# PROBLEM STATEMENT
Can you write out the post on quantum mechanics notation word for word, everything from "When I taught" down to "matching their explanation."?

____ PASSAGE PROVIDED

# Quantum mechanics math basics – tasting the notation

[Communicating science series]

All hail vector spaces!

Imagine walking into an elementary school classroom and finding kids talking about quantum states. Depicting quantum interactions using diagrams and bra-ket manipulatives, for wave functions. Someday, eh.

While we may never achieve Ernest Rutherford‘s notion of a quantum theory so simple that we can explain it to an untutored barmaid, science communicators and teachers and even well-known physicists have introduced the subject to younger and younger students. Certainly while we all hunker down at home, online resources for exploring the topic are readily available.

When I taught middle school mathematics, the “algebra for all” movement was already underway. I was part of a new program which taught algebra to all 8th graders. Of course with mixed results. Sometimes grappling with “math is hard” and “I’m not good at math” attitudes.[1]

In the end, however, mastery of algebra was evident when students not only talked the vocabulary but used it appropriately, their notational expressions matching their explanation.

So, yesterday, a YouTube video by “rebel” physicist Sabine Hossenfelder caught my attention: “Understanding Quantum Mechanics: It’s not so difficult!” In just 8 minutes, she unpacks the notational framework of quantum mechanics. And then points to the essential mathematical area of study – linear algebra – and online resources.

What is a vector, what is a matrix, what is an eigenvalue, what is a linear transformation?

And there’s the connection with the legacy of “algebra for all” – that algebra’s not so difficult – and quantum literacy.

• YouTube > Sabine Hossenfelder > “Understanding Quantum Mechanics: It’s not so difficult!” (July 18, 2020).

(caption) In this video I explain the most important and omnipresent ingredients of quantum mechanics: what is the wave-function and how do you calculate with it. Much of what makes quantum mechanics difficult is really not the mathematics. In fact, quantum mechanics is one of the easier theories of physics. The mathematics is mostly just linear algebra: vectors, matrices, linear transformations, and so on. You’ve learned most of it in school already! However, the math of quantum mechanics looks funny because physicists use a weird notation, called the bra-ket notation. I tell you how this works, what it’s good for, and how to calculate with it.

Not all physicists touch on the mathematics of quantum theory for the general public. Such books by famous physicists might, at best, have some references in appendices or footnotes for key mathematical stuff.

________
____ RECORDS

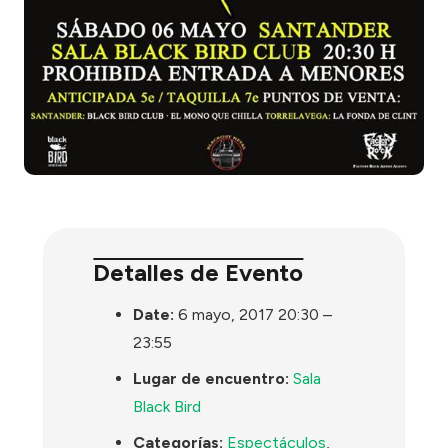
Detalles de Evento
Date:
6 mayo, 2017 20:30
–
23:55
Lugar de encuentro:
Sala
Black Bird
Categorías:
Espectáculos
,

________

# EXPECTED OUTPUT
When I taught middle school mathematics, the “algebra for all” movement was already underway. I was part of a new program which taught algebra to all 8th graders. Of course with mixed results. Sometimes grappling with “math is hard” and “I’m not good at math” attitudes.[1]

In the end, however, mastery of algebra was evident when students not only talked the vocabulary but used it appropriately, their notational expressions matching their explanation.